自動車大手ステランティスがフランス市場で巻き返しを図っている。仏経済紙レゼコーが2月17日付でステランティス・フランスの広報担当の談話内容を報じた。
ステランティスの前身である仏PSAは、2019年の時点で、フランスの乗用車市場において32.5%のシェアを得ていた(オペル含む)。しかし、2024年には、ステランティス発足により加わったブランド(フィアット、アルファロメオ、ジープ)を加えても、仏市場シェアは28.5%まで後退している。先に解任されたタバレスCEOの下では、価格引き上げと高級化の戦略が進められたが、これが一部裏目に出ている。ステランティス・フランスの広報担当は、2019年と現時点の中間のポジショニングを志向しつつ、適正水準へのシェア回復を図ってゆく方針を示した。

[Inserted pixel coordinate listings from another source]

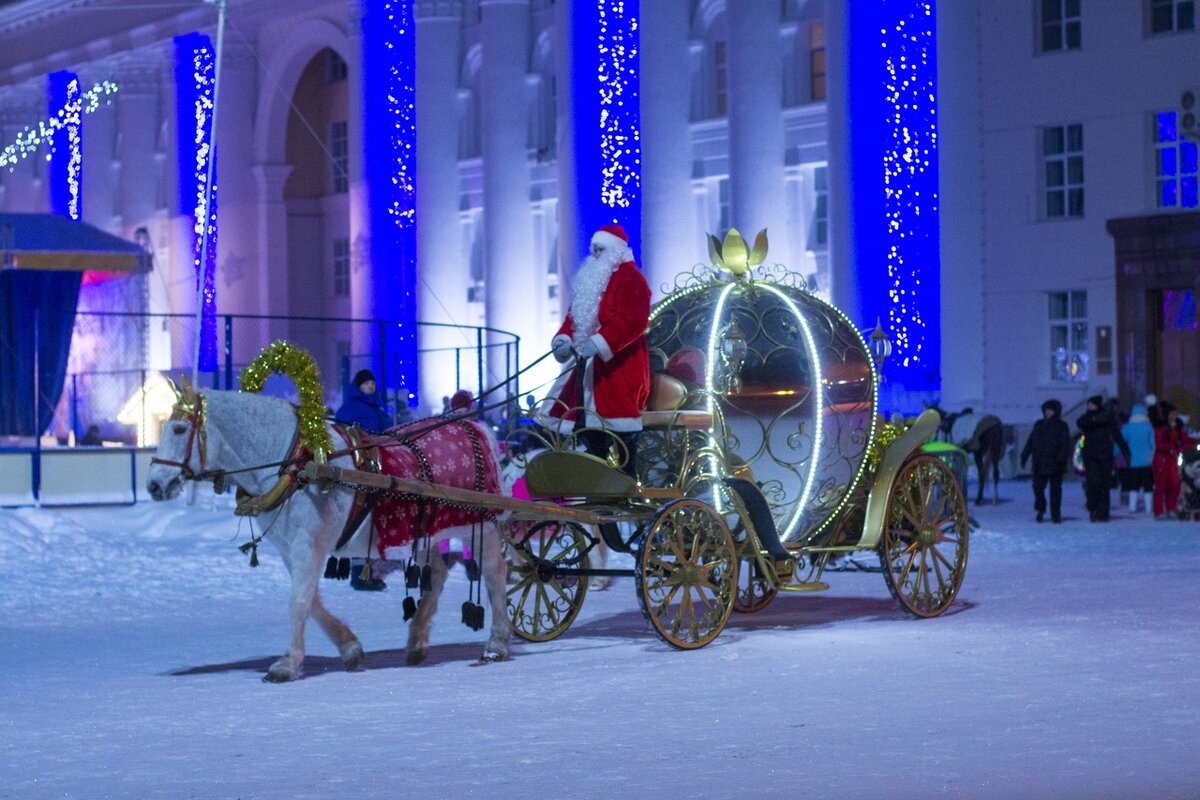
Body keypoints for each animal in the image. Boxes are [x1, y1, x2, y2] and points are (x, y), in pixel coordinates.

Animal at [146, 381, 511, 681]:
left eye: (178, 429)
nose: (153, 485)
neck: (297, 463)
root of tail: (476, 425)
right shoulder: (292, 549)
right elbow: (311, 600)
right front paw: (350, 649)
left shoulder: (307, 546)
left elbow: (299, 600)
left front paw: (287, 664)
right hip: (428, 528)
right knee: (436, 574)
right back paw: (417, 642)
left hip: (484, 524)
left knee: (495, 575)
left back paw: (497, 643)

同社は今年には7モデルを投入し、これがシェア回復の推進力になると期待している。SUVのプジョー3008(欧州で12万台の予約を現時点で確保、うち22%がEV)、シトロエンC3に続いて、オペルの2モデル(CセグメントSUVのグランドランド、コンパクトSUVのフロンテラ)、フィアットのグランドパンダ、DSの高級EVセダンN.8(800kmの航続距離を達成)が巻き返しの尖兵となる。営業面では、悪化していたディーラー網との関係回復に努め、販促に協力し、新車販売時のディーラーの収入を高める工夫を通じて、販売を後押しする。欧州連合(EU)の二酸化炭素排出新規制への適合化に向けてEV販売を拡大するのも課題で、年頭にはプジョーe-208では価格を6000ユーロ引き下げた。2万5000ユーロ未満(さらには2万ユーロ未満)のEVが主戦場になり、ステランティスはこのクラスで3モデル(シトロエンe-C3、オペル・フロンテラ、フィアット・グランドパンダ)により攻勢をかける。中国提携先のLeapmotorのT03にも期待する。